Febrio menjelaskan bahwa pengenaan bea keluar batu bara bertujuan untuk mengoptimalkan penerimaan negara. Pemerintah merencanakan tarif bea keluar berada di kisaran 1 persen hingga 5 persen. Berdasarkan perhitungan Kemenkeu, kebijakan ini berpotensi menambah penerimaan negara sekitar Rp20 triliun per tahun.
Menteri Keuangan Purbaya Yudhi Sadewa sebelumnya menyampaikan bahwa kontribusi sektor batu bara terhadap negara dinilai belum optimal, bahkan ketika harga komoditas tersebut mengalami kenaikan.

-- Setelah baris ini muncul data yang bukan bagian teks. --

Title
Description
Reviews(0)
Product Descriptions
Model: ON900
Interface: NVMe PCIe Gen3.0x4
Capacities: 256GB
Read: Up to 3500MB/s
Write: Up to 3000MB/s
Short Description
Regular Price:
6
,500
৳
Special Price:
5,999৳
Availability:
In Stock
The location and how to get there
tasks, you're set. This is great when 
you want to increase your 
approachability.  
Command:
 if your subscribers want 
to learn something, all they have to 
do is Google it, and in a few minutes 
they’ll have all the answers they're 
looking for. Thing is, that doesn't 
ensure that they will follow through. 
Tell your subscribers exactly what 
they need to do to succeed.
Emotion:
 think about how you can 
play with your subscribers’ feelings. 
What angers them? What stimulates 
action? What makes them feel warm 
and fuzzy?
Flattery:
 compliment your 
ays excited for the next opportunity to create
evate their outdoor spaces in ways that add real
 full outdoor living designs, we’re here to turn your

Sebaliknya, pada saat harga turun, pelaku industri justru mengajukan restitusi pajak dalam jumlah besar.
“Ini kan aneh. Saat untungnya besar, kontribusinya kecil. Tapi ketika harga turun, restitusi yang diminta cukup besar sehingga memengaruhi penerimaan pajak,” ujar Purbaya dalam rapat kerja bersama Komisi XI DPR RI, Senin (8/12).

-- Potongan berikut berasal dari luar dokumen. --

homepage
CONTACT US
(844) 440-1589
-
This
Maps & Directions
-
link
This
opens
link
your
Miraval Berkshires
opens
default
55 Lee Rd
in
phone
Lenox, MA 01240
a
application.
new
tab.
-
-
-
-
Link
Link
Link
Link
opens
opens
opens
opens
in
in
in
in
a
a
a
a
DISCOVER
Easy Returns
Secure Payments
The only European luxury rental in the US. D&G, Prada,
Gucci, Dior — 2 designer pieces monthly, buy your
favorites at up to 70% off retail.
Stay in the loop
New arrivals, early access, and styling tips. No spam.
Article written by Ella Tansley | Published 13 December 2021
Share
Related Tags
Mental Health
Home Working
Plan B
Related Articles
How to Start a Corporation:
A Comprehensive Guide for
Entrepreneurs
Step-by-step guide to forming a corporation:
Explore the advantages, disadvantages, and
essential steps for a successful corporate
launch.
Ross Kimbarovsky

Di sisi lain, Febrio juga menegaskan bahwa tidak ada kebijakan perpajakan khusus bagi daerah-daerah di Sumatra yang terdampak bencana banjir dan longsor. Menurutnya, ketentuan perpajakan tetap mengikuti aturan yang berlaku selama ini.
“Kalau memang operasionalnya terganggu karena bencana dan profit berkurang atau tidak ada, otomatis kewajiban pajaknya juga tidak ada. Tidak ada aturan khusus, semuanya mengikuti ketentuan eksisting,” jelasnya.
Terkait rencana pengenaan bea keluar tersebut, Asosiasi Pertambangan Batubara Indonesia (APBI-ICMA) menilai kebijakan fiskal idealnya diterapkan saat industri menikmati windfall profit. APBI-ICMA mengingatkan agar kebijakan tersebut tidak menambah tekanan ketika margin industri sedang tertekan, demi menjaga kelangsungan kontrak jangka panjang dan daya saing batu bara Indonesia di pasar global.